> _À FAIRE_:
[1] Relevez tous les pourcentages cités dans l'article sur le Fonds intercommunal de péréquation.
[2] Recopiez le passage de l'article sur le Fonds intercommunal de péréquation qui va de « Privées de la » à « annuellement par l’Etat. », ces deux passages compris.
[3] D'après l'article sur le Fonds intercommunal de péréquation, combien de communes compte la Polynésie ?

> _TEXTE SOURCE_:
__________

Tahiti, le 10 octobre 2021 - La baisse du niveau de recettes fiscales constatée en Polynésie depuis l’année dernière cause une importante diminution de la dotation au Fonds intercommunal de péréquation, au moins pour les années 2022 et 2023. Les voix montent, parmi les élus locaux, pour demander une contribution compensatrice de l’Etat ou du Pays en soutien à la principale source de trésorerie des communes polynésiennes.
 
C’est un effet collatéral de la crise sanitaire. Le ralentissement qui affecte l’économie polynésienne depuis 2020, et la diminution des ressources fiscales qu’il engendre pour la collectivité, annonce une période de vaches maigres pour les finances communales à partir de 2022.

Privées de la capacité d’avoir une fiscalité propre, les 48 communes de Polynésie dépendent en effet presque exclusivement des dotations tirées du Fonds intercommunal de péréquation (FIP) pour assumer leurs charges de fonctionnement et financer leurs investissements. Ce fonds a été financé à hauteur de 16,7 milliards de Fcfp par le Pays en 2020. Problème : ses recettes sont le reflet des ressources fiscales de la Polynésie française. Avec un délai de deux ans, le FIP est destinataire de droit d’une quote-part minimale du montant réel des impôts et taxes prélevés par la collectivité. Fixée à au moins 15% par la loi organique, elle est maintenue à 17% depuis lors. Le fonds en tire 85% de ses ressources. Le complément (près de 2,6 milliards de Fcfp) provient de dotations versées annuellement par l’Etat.
 
Effet différé
 
Ce délai de deux ans est lié à la mécanique de financement du FIP. Pour l’année en cours, une évaluation de la dotation éligible est calculée sur la base des recettes prévisionnelles prévues au budget primitif de la collectivité. Mais la dotation définitive n’est arrêtée qu’après que les recettes fiscales réelles ont été portées au compte administratif de la collectivité et entérinées par décret à Paris.

__________

> _DONNÉES ÉTUDIÉES_:

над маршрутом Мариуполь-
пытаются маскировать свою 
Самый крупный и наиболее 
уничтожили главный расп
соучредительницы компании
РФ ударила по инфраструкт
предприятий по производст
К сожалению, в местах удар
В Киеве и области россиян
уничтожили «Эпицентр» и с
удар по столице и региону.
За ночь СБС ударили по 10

__________

> _CORRIGÉ_:
[1] 15%, 17%, 85%

[2]
Privées de la capacité d’avoir une fiscalité propre, les 48 communes de Polynésie dépendent en effet presque exclusivement des dotations tirées du Fonds intercommunal de péréquation (FIP) pour assumer leurs charges de fonctionnement et financer leurs investissements. Ce fonds a été financé à hauteur de 16,7 milliards de Fcfp par le Pays en 2020. Problème : ses recettes sont le reflet des ressources fiscales de la Polynésie française. Avec un délai de deux ans, le FIP est destinataire de droit d’une quote-part minimale du montant réel des impôts et taxes prélevés par la collectivité. Fixée à au moins 15% par la loi organique, elle est maintenue à 17% depuis lors. Le fonds en tire 85% de ses ressources. Le complément (près de 2,6 milliards de Fcfp) provient de dotations versées annuellement par l’Etat.

[3] 48 communes.